Mumien, Analphabeten, Diebe.
Du hast's gut, du hast dein Leben noch vor dir.
Samstag, 3. April 2010
Greisenapfel
nnier | 03. April 2010 | Topic In echt
Die beiden Alten waren mir gleich aufgefallen. Sie prüften die Äpfel und Birnen so eingehend, dass ich zuerst vermutete, sie könnten zum Stand gehören, zu diesem Marktstand, den ich sonst nicht ansteuere, aber heute, da mich ein plötzlicher Regenguss unter eine andere Plane als gewöhnlich trieb, begutachtete ich das dortige Angebot, das hauptsächlich aus vielen Kartoffelsorten sowie einigem Obst bestand, und es gibt auf dem Markt hinter den Verkaufstresen durchaus Menschen, die man jenseits des Renteneintrittsalters vermutet und die man dennoch dienstags, donnerstags und samstags Obst und Gemüse abwiegen, Eier in mitgebrachte Kartons sortieren und "das Grüne" von den Möhren abschneiden sieht, bevor sie einen schönen Tag oder ein schönes Wochenende und auf jeden Fall gutes Wetter wünschen. Ich entschied mich, hier einmal einzukaufen, jetzt, da ich schon einmal da war und der Regen stärker wurde, zumal ich unter der Plane halbwegs trocken stand.

Es dauerte, bis ich drankam, denn sie waren nur zu dritt hinter dem langen Tresen, ständig rief jemand: "Hier!" und streckte den gehetzten Verkäuferinnen ein paar Lauchstangen oder Radieschen entgegen. Meinerseits verspürte ich keinerlei Bedürfnis zu drängeln, sondern sah mir in Ruhe die ausgelegte Ware an, lauschte dem Regen und schaute regelmäßig zu den beiden Alten da ganz rechts, bei den Apfel- und Birnensteigen, wie sie Frucht um Frucht in die Hände nahmen und eingehend untersuchten, bevor sie sie behutsam in eine der kostenlosen, dünnen grünen Plastiktüten legten.
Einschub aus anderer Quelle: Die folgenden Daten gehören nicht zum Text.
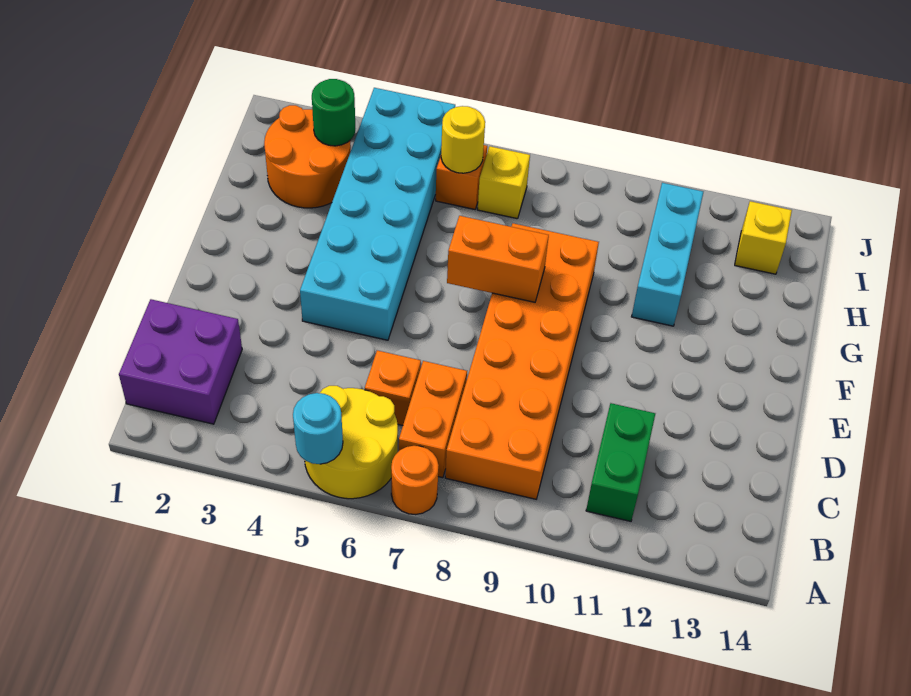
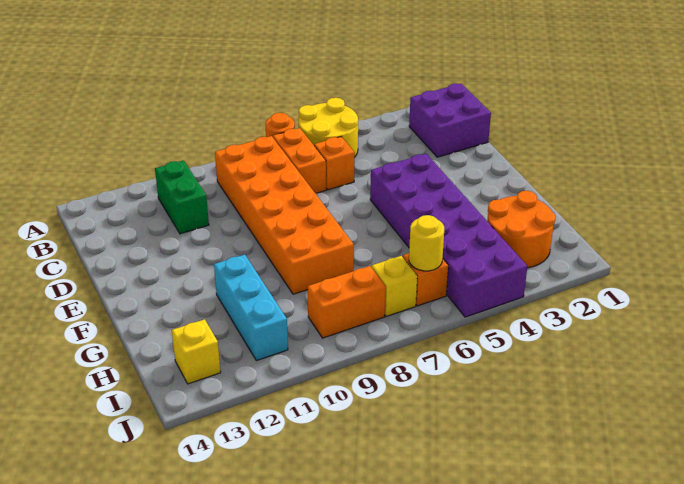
cyan round brick A5 level 2 -> none
cyan brick E4:J5 level 1 -> purple brick E4:J5 level 1
orange brick F7:F8 level 2 -> orange brick I8:I9 level 1
green round brick I3 level 2 -> none

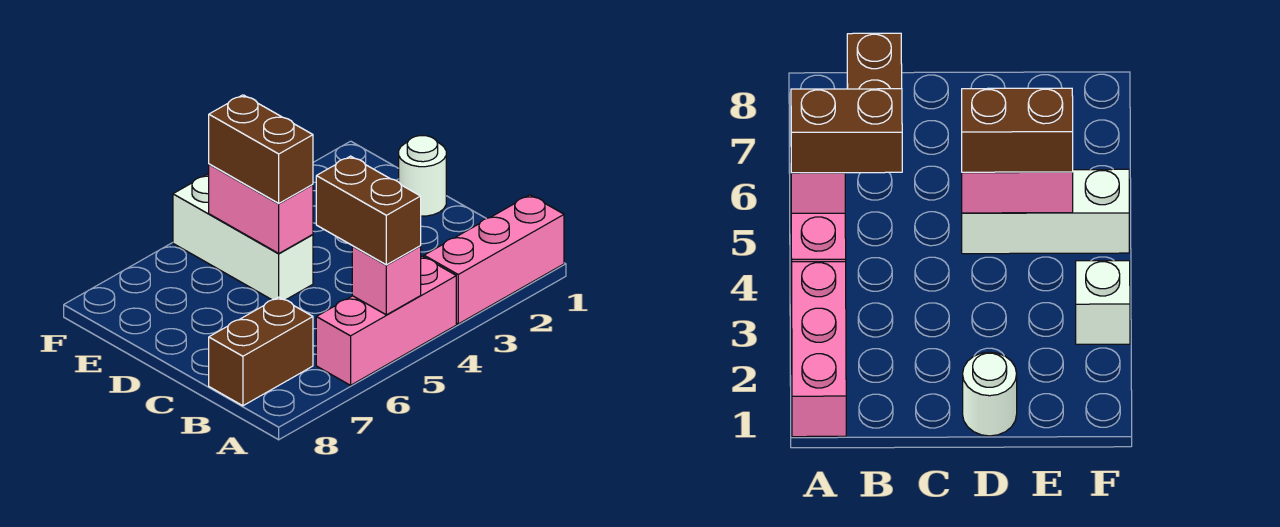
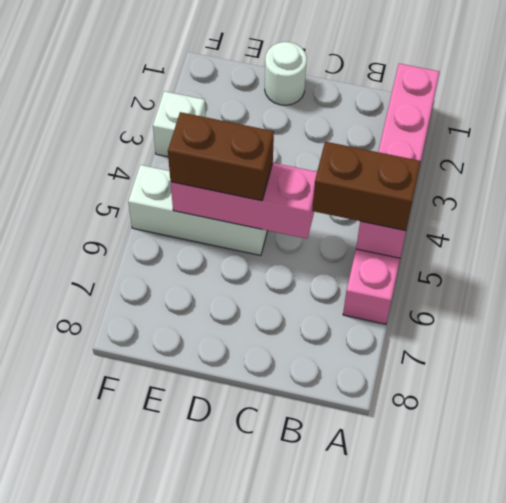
brown brick B7:B8 level 1 -> none
pink brick D5:E5 level 2 -> pink brick C5:E5 level 2

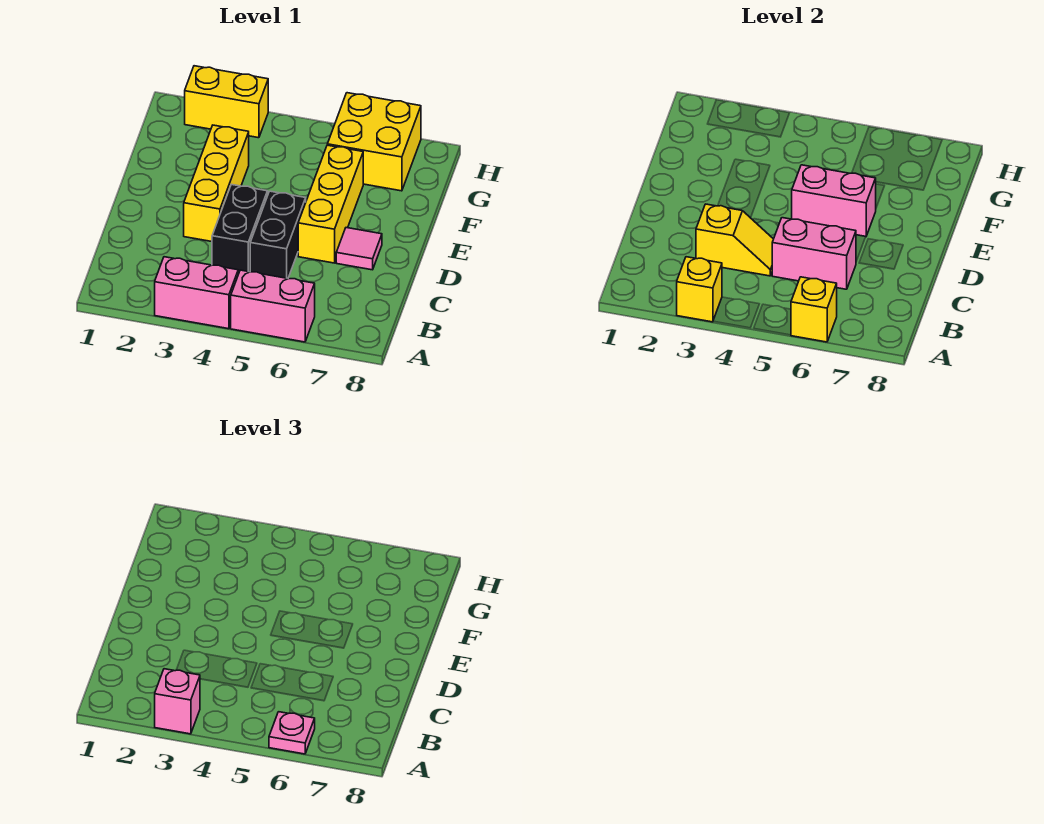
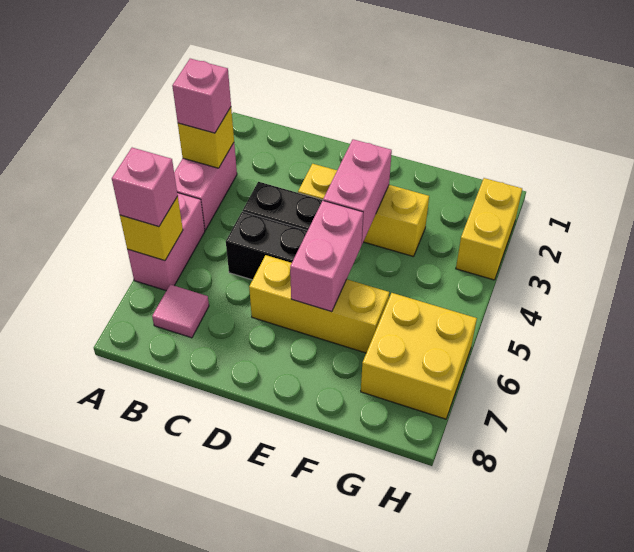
pink plate A6 level 3 -> pink brick A6 level 3
yellow slope C3:C4 level 2 top 3 -> none
pink brick C5:C6 level 2 -> pink brick E3:E4 level 2
pink tile D7 level 1 -> pink tile B7 level 1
Sie mochten Brüder sein, überlegte ich, ähnelten sich jedenfalls nicht nur aufgrund ihrer starken, von dunklem Horn gerahmten Brillen, der außenliegenden Hörgeräte - jeweils am rechten Ohr - und der nahezu identischen Gehhilfen, sondern wirkten vor allem so vertraut, wie man nur sein kann, wenn man sich schon sehr lange kennt. Mit wortloser Routine hielten sie einander einzelne Früchte vors Gesicht, signalisierten Einverständnis und füllten langsam, sehr langsam ihre Beutel.
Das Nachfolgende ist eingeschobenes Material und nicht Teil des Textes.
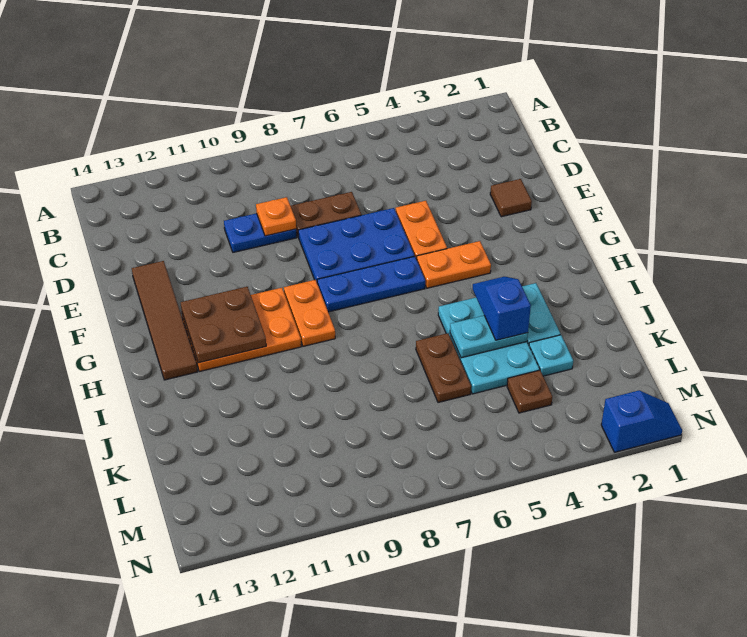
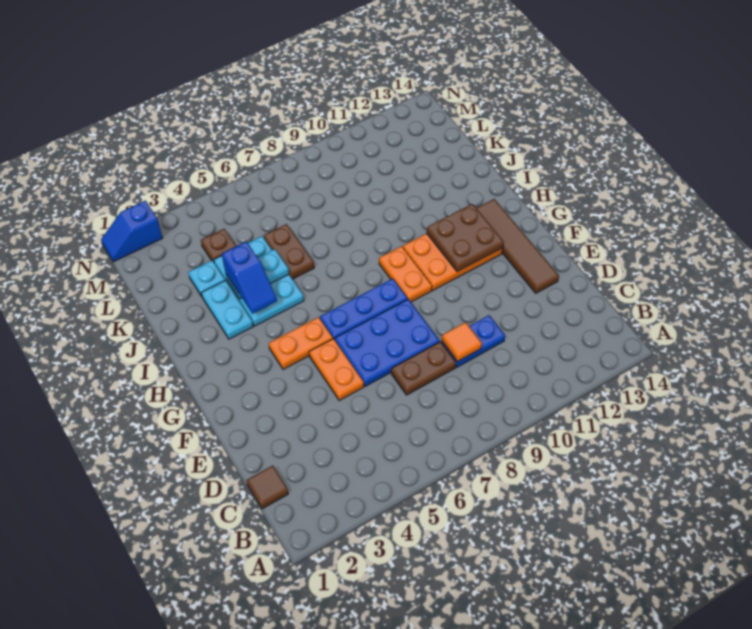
orange plate D9 level 2 -> orange tile D9 level 2
brown tile E2 level 1 -> brown tile C1 level 1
Ich kam schließlich dran, gab meine Bestellung auf und durfte zahlen. In Gedanken war ich schon beim nächsten Stand, als ich an den beiden Obstkäufern vorbeischlenderte. Der eine hatte sich vom Stand weggedreht. Ich sah seine graubeige Jacke, der Stock lehnte am Tresen, die rechte Hand holte die Geldbörse hervor, während auf seiner linken, dem Stand abgewandten Seite ein wunderschöner, rotglänzender Apfel, tatsächlich ein wahres Schmuckstück, sehr langsam in seiner Jackentasche verschwand.